Para tomar un solo ejemplo, que muestre el grado de detalle. El costo de la pérdida de tiempo de descanso se calcula comparando las horas promedio trabajadas por año por el conjunto de los trabajadores, con una medida de referencia de 3650 horas anuales. El excedente se valorizó a 13.36 dólares por hora, en dólares constantes del año 2000 y ese es el número tenido en cuenta. Corresponde, naturalmente, actualizar ese valor al presente año.
La crítica desde la academia
Partha Dasgupta, economista de India, docente de la Universidad de Cambridge ataca con rigor metodológico el intento de mezclar flujos con stock.
Para él, el índice de bienestar más adecuado es la medida global de riqueza de una sociedad, entendida como el valor del stock de todos los activos, incluyendo por supuesto los recursos naturales, valorizados por sus precios sombra, o sea por el costo de aquello a lo cual reemplazaría o la estimación de su valor para el funcionamiento colectivo.
Esta propuesto es conceptualmente superadora de la anterior, pero presenta dos debilidades:
- Necesita de estimaciones de “capital natural” para las que no existe un método lineal ni sencillo, ni siquiera es fácil alcanzar acuerdos conceptuales. Por ejemplo: ¿cuál sería el valor del petróleo árabe? ¿El que determina quien lo tiene o la estimación que hace quien lo necesita?[i]
Podría decirse rápidamente que una cosa es función de la otra. Sin embargo, si estamos buscando medidas inobjetables del progreso, ¿es razonable medir la riqueza de un país por la disponibilidad de un recurso cuyo precio queda fijado por un patrón de consumo inadecuado de otro país?

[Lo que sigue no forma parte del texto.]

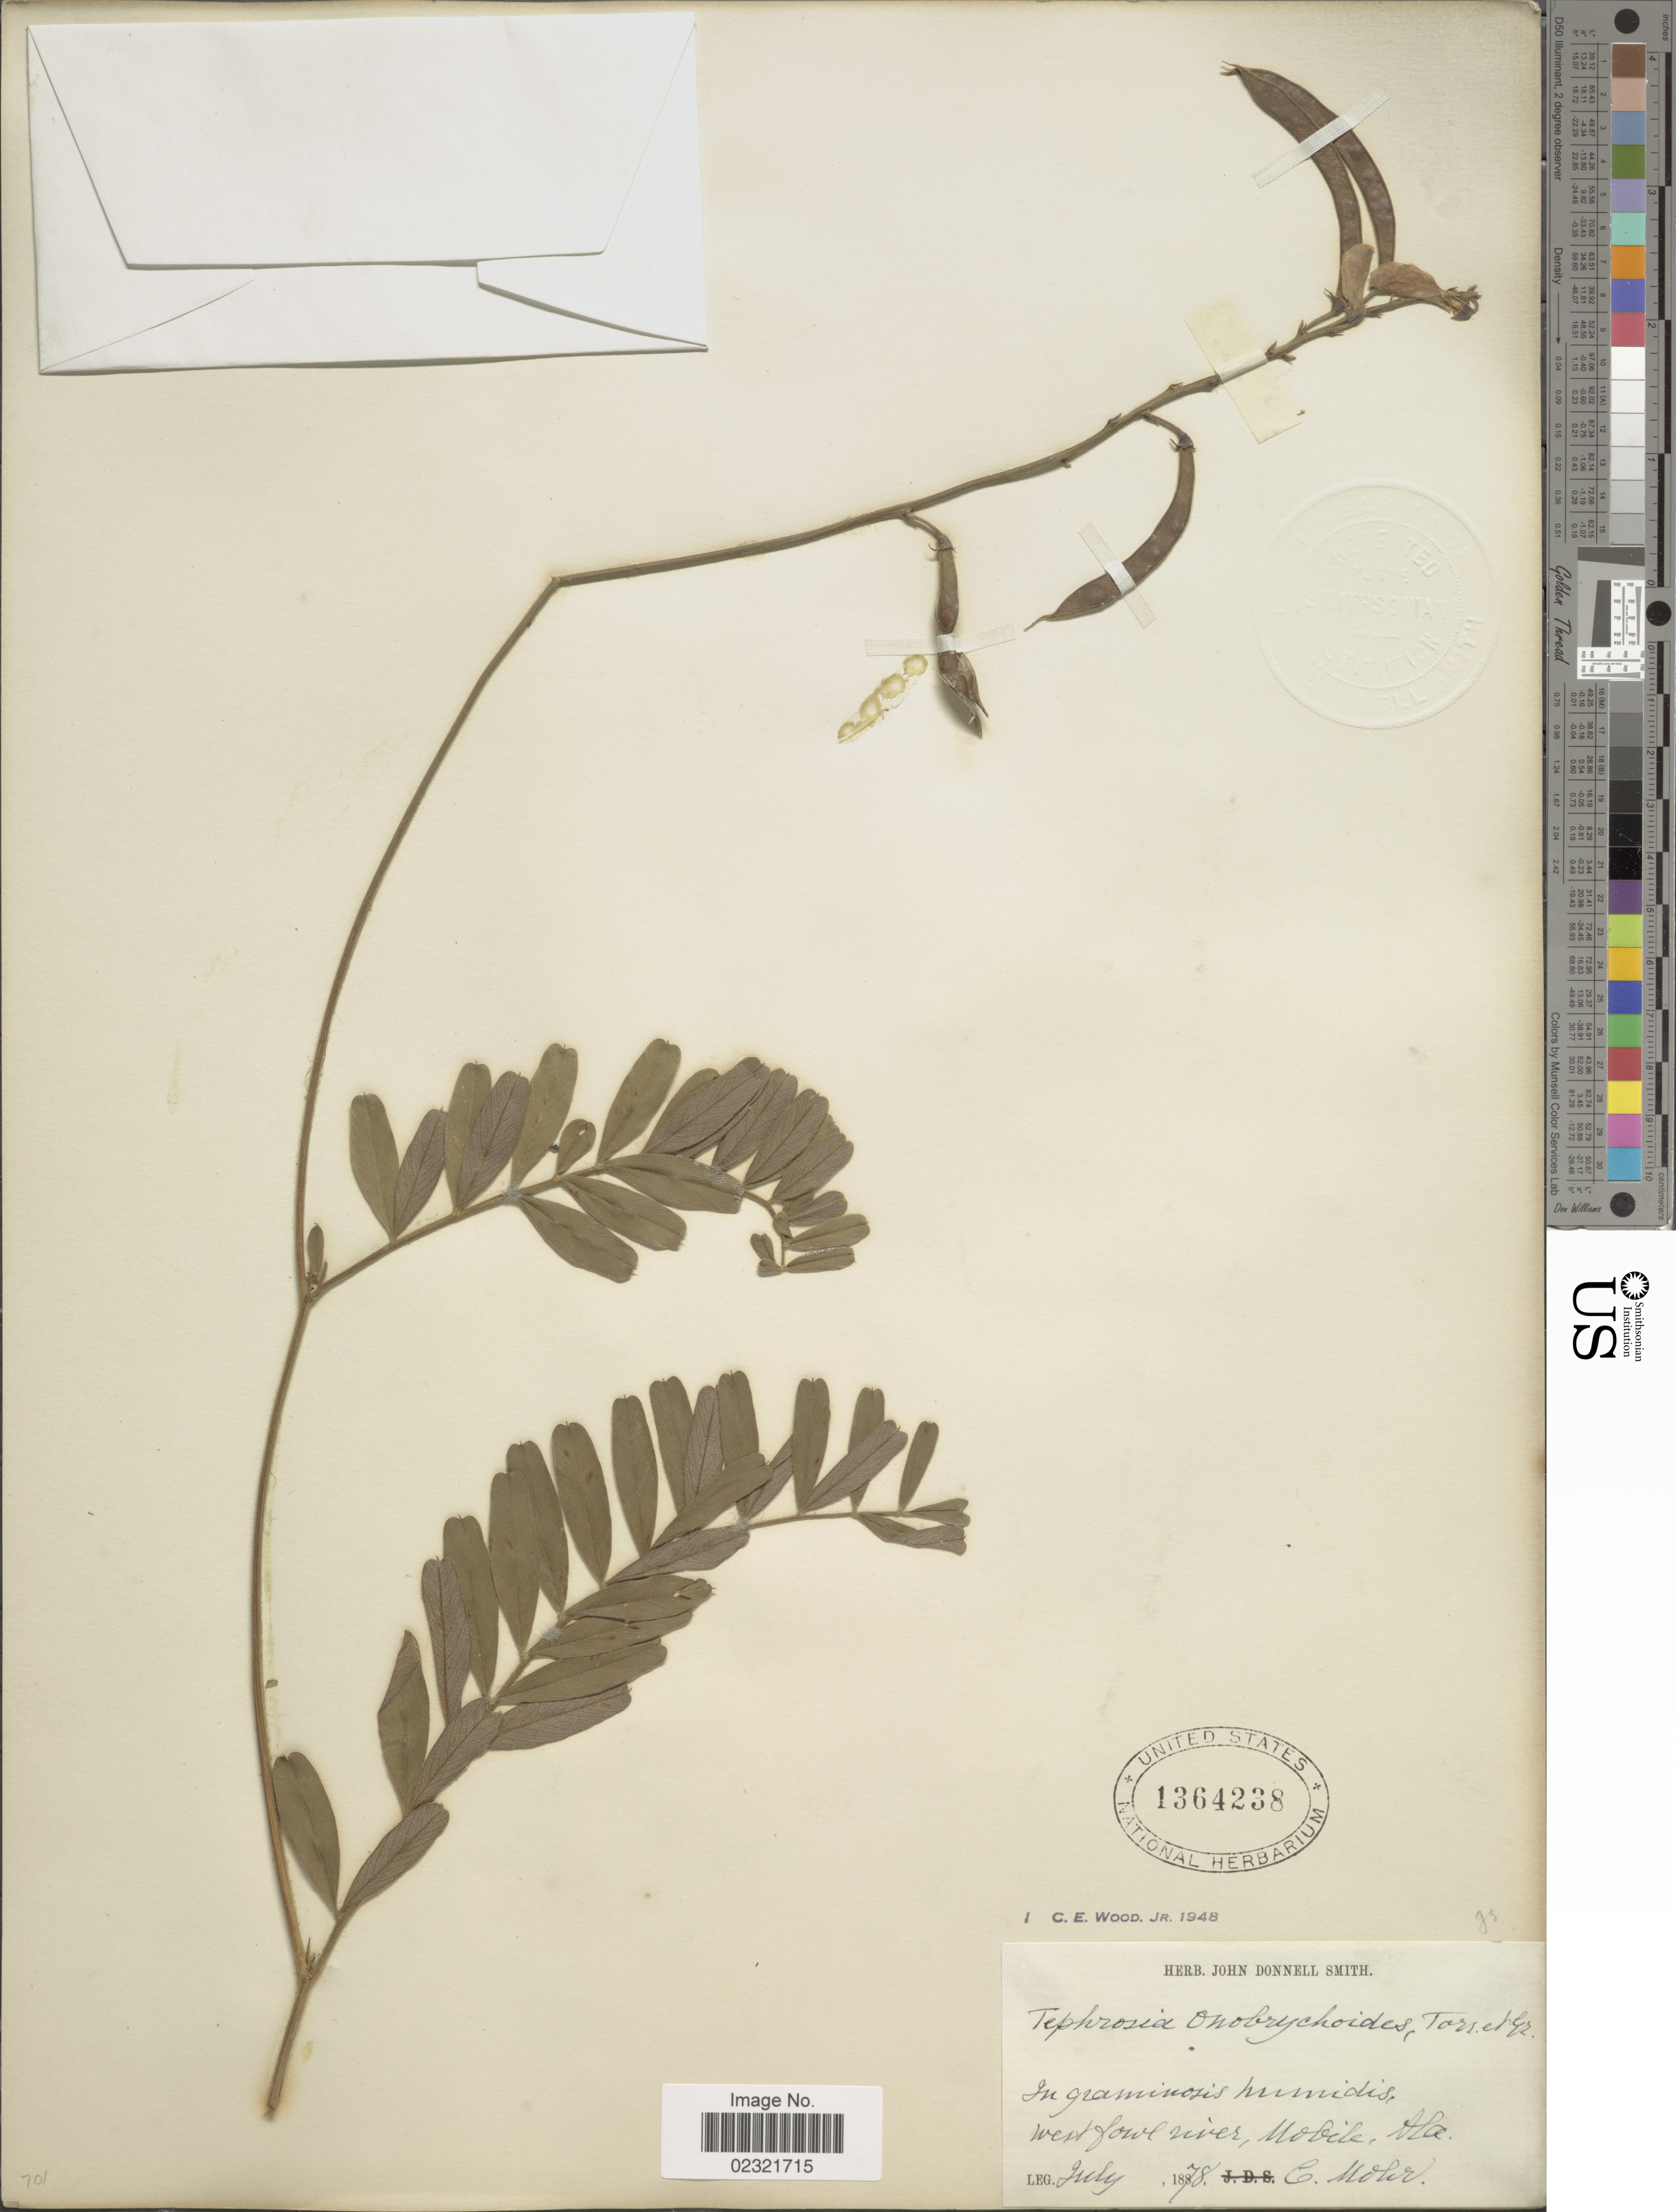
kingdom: Plantae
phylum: Tracheophyta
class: Magnoliopsida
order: Fabales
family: Fabaceae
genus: Tephrosia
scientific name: Tephrosia onobrychoides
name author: Nutt.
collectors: C. T. Mohr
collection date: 1878-07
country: United States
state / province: Alabama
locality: In graminosis, humidis, west fowl river, Mobile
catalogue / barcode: US 1364238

- No tiene en consideración la distribución de ingresos o, como alternativa, la de patrimonio. P. Dasgupta se limita a señalar que el problema es simple, ya que se debería valorizar distinto el patrimonio, según quien lo posea, en función de la distribución de ingresos que se conozca.
Conclusión
Evidentemente no es la economía matemática la que nos brindará una respuesta a nuestra preocupación, que es la de tener parámetros que reflejen el estado de bienestar (y también de malestar, si se quiere) de una población. Tampoco las estadísticas nos ayudan en ese propósito, porque si la riqueza de un país es importante y a la vez se concentra en pocas manos, no podemos inferir que haya un bienestar generalizado entre la población.
El GPI nos confirma que la medición del PBI es un dato directamente vinculado con la macroeconomía, que también se ocupa de la inflación, el desempleo y las políticas fiscales y monetarias, en tanto que es la microeconomía la que trata sobre los agentes económicos individuales, como consumidores, empresas y trabajadores, y su interacción en mercados específicos. También hemos considerado anteriormente que muchas actividades no son tenidas en cuenta para la determinación del PBI en virtud de que no están monetizadas, y son, sin embargo, esenciales para el funcionamiento armónico de una comunidad.
La economía de un país debe considerarse en su totalidad, ya que un PBI en crecimiento no significa necesariamente que su población incrementa su calidad de vida, y es por esa razón que el análisis tiene que ser lo suficientemente amplio como para reflejar la verdadera situación de todos los habitantes, y no la de un sector minoritario.
[i] El conflicto armado entre Irán-Israel-EEUU introdujo un factor extraordinario que pone en cuestión en concepto de “capital natural”.